Beginning with Version 6.0.4, the SSR can be configured to send system generated events over a secure TLS or TCP connection to a remote-logging server for analysis and storage. The current default is a UDP connection.

A new configuration element, protocol, has been added to the syslog configuration under authority/router/system to configure the protocol that the SSR uses to open communication with the syslog server.

Certificates

Use config authority to configure a certificate for use when opening the TLS connection, and to encrypt packets sent to the syslog server.

  • Configure a Trusted CA Certificate on the SSR

Copy the content of the trusted CA certificate into the configuration.

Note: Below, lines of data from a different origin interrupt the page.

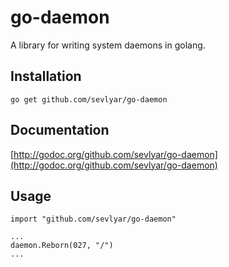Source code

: go-daemon
=========

A library for writing system daemons in golang.

Installation
------------

	go get github.com/sevlyar/go-daemon

Documentation
-------------

[http://godoc.org/github.com/sevlyar/go-daemon](http://godoc.org/github.com/sevlyar/go-daemon)

Usage
-----

	import "github.com/sevlyar/go-daemon"

	...
	daemon.Reborn(027, "/")
	...
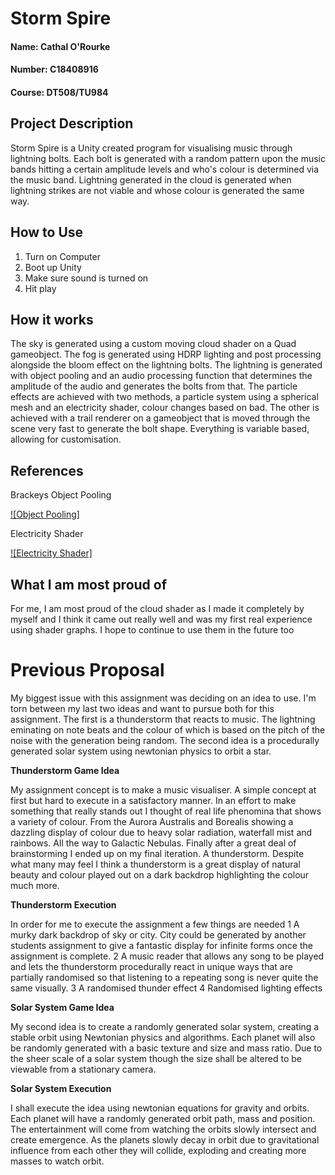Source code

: # Storm Spire

#### Name: Cathal O'Rourke

#### Number: C18408916

#### Course: DT508/TU984

## Project Description

Storm Spire is a Unity created program for visualising music through lightning bolts.
Each bolt is generated with a random pattern upon the music bands hitting a certain amplitude levels and who's colour is determined via the music band.
Lightning generated in the cloud is generated when lightning strikes are not viable and whose colour is generated the same way.

## How to Use
1. Turn on Computer
1. Boot up Unity
1. Make sure sound is turned on
1. Hit play

## How it works
The sky is generated using a custom moving cloud shader on a Quad gameobject.
The fog is generated using HDRP lighting and post processing alongside the bloom effect on the lightning bolts.
The lightning is generated with object pooling and an audio processing function that determines the amplitude of the audio and generates the bolts from that.
The particle effects are achieved with two methods, a particle system using a spherical mesh and an electricity shader, colour changes based on bad. 
The other is achieved with a trail renderer on a gameobject that is moved through the scene very fast to generate the bolt shape.
Everything is variable based, allowing for customisation.

## References
Brackeys Object Pooling

[![Object Pooling]](https://www.youtube.com/watch?v=tdSmKaJvCoA)

Electricity Shader

[![Electricity Shader]](https://www.youtube.com/watch?v=u9lOaPVtSqg&list=PLwldfBru-H_X4J2hKR6aSVEo-L3Ip33yY&index=129)

## What I am most proud of

For me, I am most proud of the cloud shader as I made it completely by myself and I think it came out really well and was my first real experience using shader graphs.
I hope to continue to use them in the future too

# Previous Proposal

My biggest issue with this assignment was deciding on an idea to use. I'm torn between my last two ideas and want to pursue both for this assignment. The first is a thunderstorm that reacts to music. The lightning eminating on note beats and the colour of which is based on the pitch of the noise with the generation being random. The second idea is a procedurally generated solar system using newtonian physics to orbit a star.

**Thunderstorm Game Idea**

My assignment concept is to make a music visualiser. A simple concept at first but hard to execute in a satisfactory manner. In an effort to make something that really stands out I thought of real life phenomina that shows a variety of colour. From the Aurora Australis and Borealis showing a dazzling display of colour due to heavy solar radiation, waterfall mist and rainbows. All the way to Galactic Nebulas. Finally after a great deal of brainstorming I ended up on my final iteration. A thunderstorm. Despite what many may feel I think a thunderstorm is a great display of natural beauty and colour played out on a dark backdrop highlighting the colour much more.

**Thunderstorm Execution**

In order for me to execute the assignment a few things are needed
1 A murky dark backdrop of sky or city. City could be generated by another students assignment to give a fantastic display for infinite forms once the assignment is complete.
2 A music reader that allows any song to be played and lets the thunderstorm procedurally react in unique ways that are partially randomised so that listening to a repeating song is never quite the same visually.
3 A randomised thunder effect
4 Randomised lighting effects

**Solar System Game Idea**

My second idea is to create a randomly generated solar system, creating a stable orbit using Newtonian physics and algorithms. Each planet will also be randomly generated with a basic texture and size and mass ratio. Due to the sheer scale of a solar system though the size shall be altered to be viewable from a stationary camera.

**Solar System Execution**

I shall execute the idea using newtonian equations for gravity and orbits. Each planet will have a randomly generated orbit path, mass and position. The entertainment will come from watching the orbits slowly intersect and create emergence. As the planets slowly decay in orbit due to gravitational influence from each other they will collide, exploding and creating more masses to watch orbit.
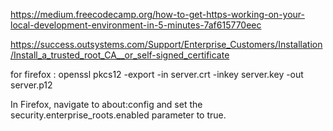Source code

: https://medium.freecodecamp.org/how-to-get-https-working-on-your-local-development-environment-in-5-minutes-7af615770eec

https://success.outsystems.com/Support/Enterprise_Customers/Installation/Install_a_trusted_root_CA__or_self-signed_certificate


for firefox : openssl pkcs12 -export -in server.crt -inkey server.key -out server.p12


In Firefox, navigate to about:config and set the security.enterprise_roots.enabled parameter to true.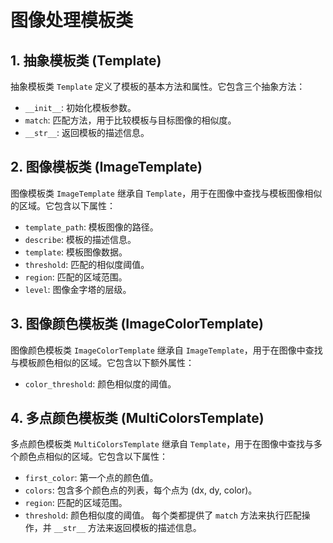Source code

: 
# 图像处理模板类
## 1. 抽象模板类 (Template)
抽象模板类 `Template` 定义了模板的基本方法和属性。它包含三个抽象方法：
- `__init__`: 初始化模板参数。
- `match`: 匹配方法，用于比较模板与目标图像的相似度。
- `__str__`: 返回模板的描述信息。
## 2. 图像模板类 (ImageTemplate)
图像模板类 `ImageTemplate` 继承自 `Template`，用于在图像中查找与模板图像相似的区域。它包含以下属性：
- `template_path`: 模板图像的路径。
- `describe`: 模板的描述信息。
- `template`: 模板图像数据。
- `threshold`: 匹配的相似度阈值。
- `region`: 匹配的区域范围。
- `level`: 图像金字塔的层级。
## 3. 图像颜色模板类 (ImageColorTemplate)
图像颜色模板类 `ImageColorTemplate` 继承自 `ImageTemplate`，用于在图像中查找与模板颜色相似的区域。它包含以下额外属性：
- `color_threshold`: 颜色相似度的阈值。
## 4. 多点颜色模板类 (MultiColorsTemplate)
多点颜色模板类 `MultiColorsTemplate` 继承自 `Template`，用于在图像中查找与多个颜色点相似的区域。它包含以下属性：
- `first_color`: 第一个点的颜色值。
- `colors`: 包含多个颜色点的列表，每个点为 (dx, dy, color)。
- `region`: 匹配的区域范围。
- `threshold`: 颜色相似度的阈值。
每个类都提供了 `match` 方法来执行匹配操作，并 `__str__` 方法来返回模板的描述信息。


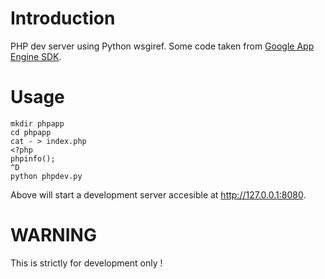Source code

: Introduction
============
PHP dev server using Python wsgiref. Some code taken from [Google App Engine SDK][1].

Usage
=====

    mkdir phpapp
    cd phpapp
    cat - > index.php
    <?php
    phpinfo();
    ^D
    python phpdev.py

Above will start a development server accesible at http://127.0.0.1:8080.

WARNING
=======
This is strictly for development only !

[1]:https://googleappengine.googlecode.com/svn/trunk/python/google/appengine/tools/devappserver2/php/runtime.py

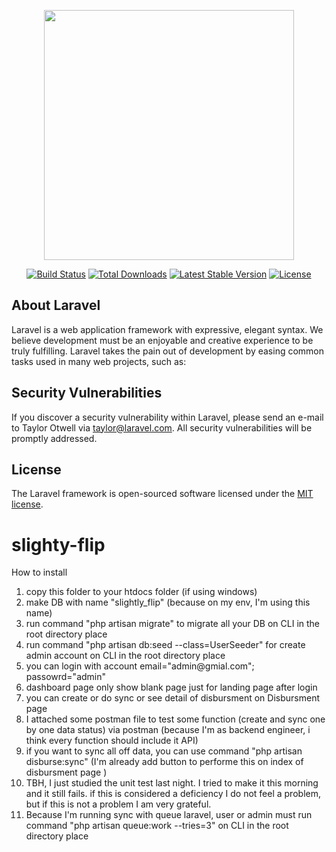 <p align="center"><a href="https://laravel.com" target="_blank"><img src="https://raw.githubusercontent.com/laravel/art/master/logo-lockup/5%20SVG/2%20CMYK/1%20Full%20Color/laravel-logolockup-cmyk-red.svg" width="400"></a></p>

<p align="center">
<a href="https://travis-ci.org/laravel/framework"><img src="https://travis-ci.org/laravel/framework.svg" alt="Build Status"></a>
<a href="https://packagist.org/packages/laravel/framework"><img src="https://poser.pugx.org/laravel/framework/d/total.svg" alt="Total Downloads"></a>
<a href="https://packagist.org/packages/laravel/framework"><img src="https://poser.pugx.org/laravel/framework/v/stable.svg" alt="Latest Stable Version"></a>
<a href="https://packagist.org/packages/laravel/framework"><img src="https://poser.pugx.org/laravel/framework/license.svg" alt="License"></a>
</p>

## About Laravel

Laravel is a web application framework with expressive, elegant syntax. We believe development must be an enjoyable and creative experience to be truly fulfilling. Laravel takes the pain out of development by easing common tasks used in many web projects, such as:


## Security Vulnerabilities

If you discover a security vulnerability within Laravel, please send an e-mail to Taylor Otwell via [taylor@laravel.com](mailto:taylor@laravel.com). All security vulnerabilities will be promptly addressed.

## License

The Laravel framework is open-sourced software licensed under the [MIT license](https://opensource.org/licenses/MIT).
# slighty-flip

How to install
<ol>
    <li>copy this folder to your htdocs folder (if using windows)</li>
    <li>make DB with name "slightly_flip" (because on my env, I'm using this name)</li>
    <li>run command "php artisan migrate" to migrate all your DB on CLI in the root directory place</li>
    <li>run command "php artisan db:seed --class=UserSeeder" for create admin account on CLI in the root directory place</li>
    <li>you can login with account email="admin@gmial.com"; passowrd="admin"</li>
    <li>dashboard page only show blank page just for landing page after login</li>
    <li>you can create or do sync or see detail of disbursment on Disbursment page</li>
    <li>I attached some postman file to test some function (create and sync one by one data status) via postman (because I'm as backend engineer, i think every function should include it API) </li>
    <li>if you want to sync all off data, you can use command "php artisan disburse:sync" (I'm already add button to performe this on index of disbursment page )</li>
    <li>TBH, I just studied the unit test last night. I tried to make it this morning and it still fails. if this is considered a deficiency I do not feel a problem, but if this is not a problem I am very grateful.</li>
    <li>Because I'm running sync with queue laravel, user or admin must run command "php artisan queue:work --tries=3" on CLI in the root directory place</li>
</ol>
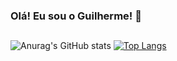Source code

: ### Olá! Eu sou o Guilherme! 🤘

##

![Anurag's GitHub stats](https://github-readme-stats-noexp.vercel.app/api?username=guilherme-couto&show_icons=true&theme=tokyonight)
[![Top Langs](https://github-readme-stats-noexp.vercel.app/api/top-langs/?username=guilherme-couto&hide=javascript&theme=tokyonight)](https://github.com/guilherme-couto/github-readme-stats)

    admin@test1.Fabric128 (trusted-ca-certificate[name=server-ca])# show
name server-ca
content (text/plain) <-- contents of the server certificate.
  • Configure a Client Certificate on the SSR

Copy the content of the client certificate into the configuration.

    admin@test1.Fabric128 (client-certificate[name=ABC])# show
name ABC
content (text/plain) <---- contents of the client certificate.

See Adding a Trusted Certificate for more information.

TLS and TCP Transport

To provide secure transport for the system generated events, the SSR can be configured to use TLS to open an encrypted communication channel with the syslog server.

    admin@test1.Fabric128 (syslog)# show
severity info
facility any
protocol tls
client-certificate-name ABC <-- client certificate already configured under authority/client-certificate

server 172.18.2.183 514
ip-address 172.18.2.183
port 514
exit
TCP Transport

Configure the SSR to use TCP for transport to syslog server.

important

Although using TCP guarantees events are transmitted to the destination syslog server, it is not considered secure because TCP without TLS transmits data in clear text.

    admin@test1.Fabric128 (syslog)# show
severity info
facility any
protocol tcp

server 172.18.2.183 514
ip-address 172.18.2.183
port 514
exit

Viewing the Audit Log

To view the contents of the audit log via the GUI (on the Conductor or Router as configured above), navigate to the Tools page and choose Event History. The Event History viewer shows all of the events that the SSR has accumulated, including audit log events. Audit log events are of type ADMIN; use the built-in filtering mechanism to limit the Event History search results to ADMIN type events.